The country shouldn't shirk its responsibility to work toward elimination of educational disparities that make the consideration of race in admissions necessary, attorney Maureen Mahoney said in a speech at U-M. If citizens don't take the initiative, the Supreme Court of the United States might not be willing to give affirmative action another 25 years, as it did after the 1978 Bakke decision, she said.

Maureen Mahoney (Photo by Martin Vloet, U-M Photo Services)

In its landmark decision last summer, the court upheld the right of universities to consider race as a factor in admissions procedures in order to achieve a diverse student body. But Americans should find solutions to the education of students of all races and backgrounds, whether it involves tutoring or implementing school vouchers at the early education levels, Mahoney said.

"We shouldn't just be standing around drinking champagne," said Mahoney, who argued the University's case before the Supreme Court in Grutter v. Bollinger, which challenged the use of affirmative action in the Law School's admission policies. "There's a lot of work to be done."

Mahoney reflected on the case and her life during the Mullin Welch Lecture Oct. 22 at the Power Center for the Performing Arts. The lecture was coordinated by the Center for the Education of Women.

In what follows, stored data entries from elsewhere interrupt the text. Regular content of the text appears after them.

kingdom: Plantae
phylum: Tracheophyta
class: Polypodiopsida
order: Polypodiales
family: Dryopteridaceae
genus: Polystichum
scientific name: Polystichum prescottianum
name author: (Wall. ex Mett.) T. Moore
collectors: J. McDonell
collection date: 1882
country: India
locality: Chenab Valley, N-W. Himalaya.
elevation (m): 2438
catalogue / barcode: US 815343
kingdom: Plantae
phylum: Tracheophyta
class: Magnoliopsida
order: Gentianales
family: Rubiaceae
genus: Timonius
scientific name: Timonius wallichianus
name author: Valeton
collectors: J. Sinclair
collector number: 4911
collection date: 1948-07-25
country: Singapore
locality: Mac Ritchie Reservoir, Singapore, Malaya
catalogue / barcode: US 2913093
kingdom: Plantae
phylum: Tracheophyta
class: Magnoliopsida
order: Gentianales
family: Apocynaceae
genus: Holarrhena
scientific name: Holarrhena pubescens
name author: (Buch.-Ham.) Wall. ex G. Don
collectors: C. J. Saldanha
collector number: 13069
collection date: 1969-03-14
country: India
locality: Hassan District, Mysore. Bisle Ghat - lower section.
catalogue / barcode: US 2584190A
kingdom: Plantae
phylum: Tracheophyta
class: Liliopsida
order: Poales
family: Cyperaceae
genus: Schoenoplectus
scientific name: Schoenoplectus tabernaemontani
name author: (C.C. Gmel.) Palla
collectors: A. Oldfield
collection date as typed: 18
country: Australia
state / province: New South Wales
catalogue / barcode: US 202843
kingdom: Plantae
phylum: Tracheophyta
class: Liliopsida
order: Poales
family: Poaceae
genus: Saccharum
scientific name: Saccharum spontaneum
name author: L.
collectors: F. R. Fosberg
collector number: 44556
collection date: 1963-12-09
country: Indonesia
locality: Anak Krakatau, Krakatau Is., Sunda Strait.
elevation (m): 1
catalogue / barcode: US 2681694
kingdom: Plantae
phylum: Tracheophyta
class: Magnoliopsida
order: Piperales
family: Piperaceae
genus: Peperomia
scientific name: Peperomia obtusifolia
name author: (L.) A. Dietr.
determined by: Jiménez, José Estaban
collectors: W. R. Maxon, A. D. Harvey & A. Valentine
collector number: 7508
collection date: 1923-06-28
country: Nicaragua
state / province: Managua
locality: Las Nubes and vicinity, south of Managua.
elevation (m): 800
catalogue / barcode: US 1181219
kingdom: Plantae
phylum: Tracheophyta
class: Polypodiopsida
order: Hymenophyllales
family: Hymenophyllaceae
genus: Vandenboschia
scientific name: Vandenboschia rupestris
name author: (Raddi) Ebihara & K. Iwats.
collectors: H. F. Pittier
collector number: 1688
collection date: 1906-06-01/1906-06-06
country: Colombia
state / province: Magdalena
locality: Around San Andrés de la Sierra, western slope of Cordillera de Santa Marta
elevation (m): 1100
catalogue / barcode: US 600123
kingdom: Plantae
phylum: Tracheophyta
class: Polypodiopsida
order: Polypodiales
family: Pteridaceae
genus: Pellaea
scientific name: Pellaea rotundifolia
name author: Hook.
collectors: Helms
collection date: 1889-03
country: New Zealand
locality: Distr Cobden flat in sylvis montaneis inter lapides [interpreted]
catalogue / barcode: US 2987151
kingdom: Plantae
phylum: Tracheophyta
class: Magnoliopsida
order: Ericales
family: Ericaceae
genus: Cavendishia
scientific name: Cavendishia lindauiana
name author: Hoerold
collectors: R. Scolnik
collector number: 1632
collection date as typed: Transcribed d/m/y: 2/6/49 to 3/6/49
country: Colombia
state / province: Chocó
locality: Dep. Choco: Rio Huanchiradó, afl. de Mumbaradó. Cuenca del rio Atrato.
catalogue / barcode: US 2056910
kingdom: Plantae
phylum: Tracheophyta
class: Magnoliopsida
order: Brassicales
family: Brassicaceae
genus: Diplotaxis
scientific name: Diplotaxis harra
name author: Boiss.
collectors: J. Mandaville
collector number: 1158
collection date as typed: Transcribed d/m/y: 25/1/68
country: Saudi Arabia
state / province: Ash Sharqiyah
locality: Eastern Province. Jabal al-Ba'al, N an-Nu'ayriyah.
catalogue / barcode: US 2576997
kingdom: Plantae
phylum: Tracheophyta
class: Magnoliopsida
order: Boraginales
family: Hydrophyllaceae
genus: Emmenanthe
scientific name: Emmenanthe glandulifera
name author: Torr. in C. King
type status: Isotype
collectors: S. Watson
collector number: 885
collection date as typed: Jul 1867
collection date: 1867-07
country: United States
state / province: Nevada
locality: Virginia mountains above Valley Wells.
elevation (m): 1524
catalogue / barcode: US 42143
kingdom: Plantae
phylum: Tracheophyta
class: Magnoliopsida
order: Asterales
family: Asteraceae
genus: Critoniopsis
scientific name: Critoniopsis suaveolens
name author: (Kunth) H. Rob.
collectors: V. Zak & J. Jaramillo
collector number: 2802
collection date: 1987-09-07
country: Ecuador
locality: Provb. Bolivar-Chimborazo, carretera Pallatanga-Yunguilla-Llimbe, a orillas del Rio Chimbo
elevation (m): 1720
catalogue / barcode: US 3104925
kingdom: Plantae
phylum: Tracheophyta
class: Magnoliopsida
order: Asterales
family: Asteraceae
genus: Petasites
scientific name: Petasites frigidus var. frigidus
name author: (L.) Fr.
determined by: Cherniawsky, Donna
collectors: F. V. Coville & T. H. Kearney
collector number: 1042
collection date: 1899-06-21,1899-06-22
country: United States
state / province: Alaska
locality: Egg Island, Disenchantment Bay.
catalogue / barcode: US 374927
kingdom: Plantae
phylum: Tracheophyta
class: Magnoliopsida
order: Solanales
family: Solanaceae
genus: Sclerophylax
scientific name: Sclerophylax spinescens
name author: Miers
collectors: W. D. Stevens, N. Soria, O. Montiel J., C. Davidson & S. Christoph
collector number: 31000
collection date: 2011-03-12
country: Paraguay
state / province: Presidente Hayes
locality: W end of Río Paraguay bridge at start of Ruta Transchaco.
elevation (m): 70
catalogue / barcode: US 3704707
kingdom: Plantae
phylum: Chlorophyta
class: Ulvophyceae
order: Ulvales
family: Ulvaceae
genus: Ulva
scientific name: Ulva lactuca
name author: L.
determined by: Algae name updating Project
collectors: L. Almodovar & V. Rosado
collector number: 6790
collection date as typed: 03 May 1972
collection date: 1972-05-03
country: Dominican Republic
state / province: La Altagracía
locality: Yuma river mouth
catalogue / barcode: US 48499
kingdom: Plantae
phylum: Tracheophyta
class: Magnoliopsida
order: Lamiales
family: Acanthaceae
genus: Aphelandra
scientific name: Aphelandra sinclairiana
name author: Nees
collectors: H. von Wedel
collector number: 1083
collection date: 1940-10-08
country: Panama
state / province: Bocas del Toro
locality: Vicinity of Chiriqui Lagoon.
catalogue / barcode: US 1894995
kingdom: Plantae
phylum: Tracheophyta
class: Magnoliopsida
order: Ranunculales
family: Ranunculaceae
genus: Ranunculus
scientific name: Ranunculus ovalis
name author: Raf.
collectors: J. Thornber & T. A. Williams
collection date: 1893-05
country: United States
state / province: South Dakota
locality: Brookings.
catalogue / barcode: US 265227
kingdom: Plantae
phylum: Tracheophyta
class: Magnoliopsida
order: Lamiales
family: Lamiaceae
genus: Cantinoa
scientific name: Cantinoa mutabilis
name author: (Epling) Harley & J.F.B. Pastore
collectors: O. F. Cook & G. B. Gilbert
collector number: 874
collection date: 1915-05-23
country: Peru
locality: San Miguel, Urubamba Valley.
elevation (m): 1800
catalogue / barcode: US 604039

"We shouldn't just be standing around drinking champagne." —Maureen Mahoney

As a result of the court's decision in Gratz v. Bollinger, the University changed its admissions policy for LSA. Formerly, the process awarded 20 points on a 150-point scale to students from under-represented minority groups. The new system, implemented in August, does not use points, but uses a whole-file review and evaluates essay questions to obtain more information about a student's background, personal achievement and ways in which the student may contribute to campus diversity.

"We hope it will create an even better class than we had before," says Jonathan Alger, assistant general counsel.

The University's main focus was implementing policies and procedures that comply with the court's ruling. This "work in progress" will be reviewed throughout its first year, Alger says.

Many colleges will monitor what happens at the University as they tinker with their own policies. In fact, some college officials nationwide fear that the Supreme Court may have opened the door for new legal assaults on race-exclusive scholarships and financial aid programs, according to a recent Chronicle of Higher Education article.

Mahoney, a partner in the Washington office of Latham & Watkins, said the court left the door open for states to challenge affirmative action. This month, California residents voted against Proposition 54, which would have restricted state agencies from collecting racial and ethnic data.

As long as universities review and set policies regarding diversity in a careful way, "they won't run into a situation where the electorate tries to take the decision away from them," she said.